Soon you will also be able to buy leads. "Buy leads, George? Why on earth would I want to buy leads when I can just receive them from C-Loans for free?"
Suppose the boss comes in and says, "We absolutely must book an extra $30 million in commercial loans next quarter. We are also over-weighted in retail, so the board wants more office deals and multi-family loans." You will be able to say, "No problemo, Boss. I'll just go onto C-Loans right now and download every recent office and multi-family loan request in Northern Colorado that is greater than $750,000 and less than $10 million."
You should be able to buy leads within two weeks.
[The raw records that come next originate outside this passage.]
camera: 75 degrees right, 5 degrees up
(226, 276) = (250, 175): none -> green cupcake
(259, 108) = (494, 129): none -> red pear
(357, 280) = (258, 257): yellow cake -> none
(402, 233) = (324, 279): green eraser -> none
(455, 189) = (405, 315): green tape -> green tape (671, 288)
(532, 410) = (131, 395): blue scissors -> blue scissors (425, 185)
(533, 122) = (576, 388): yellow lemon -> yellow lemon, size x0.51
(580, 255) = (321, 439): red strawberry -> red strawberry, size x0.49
The new software is actually already in place, but we need to get some accounting procedures worked out. This is all very, very exciting. This big software upgrade took a team of four programmers almost a full year to develop. It's pretty slick.
Humpty Dumpty Joke
Why did Humpty Dumpty have a great fall? To make up for a terrible summer.
Rest Assured We Are Working on the Bugs
As I write this, emails are flying back and forth among our programmers and Alicia. Everyone is working hard to identify the bugs and fix them. Things will be chaotic for a few days, but you will soon see that this new upgrade is awesome. Thanks again for your patience.
Navy SEAL Joke
Some people are extremely impressed when you tell them you're a Navy SEAL. Case in point: My grandson's pre-K class on Career Day. I regaled them with stories of my exploits in the military. After I finished, hands shot up into the air all over the classroom. The kids were eager to ask questions. "So," asked one little girl, "Can you balance a ball on the end of your nose?"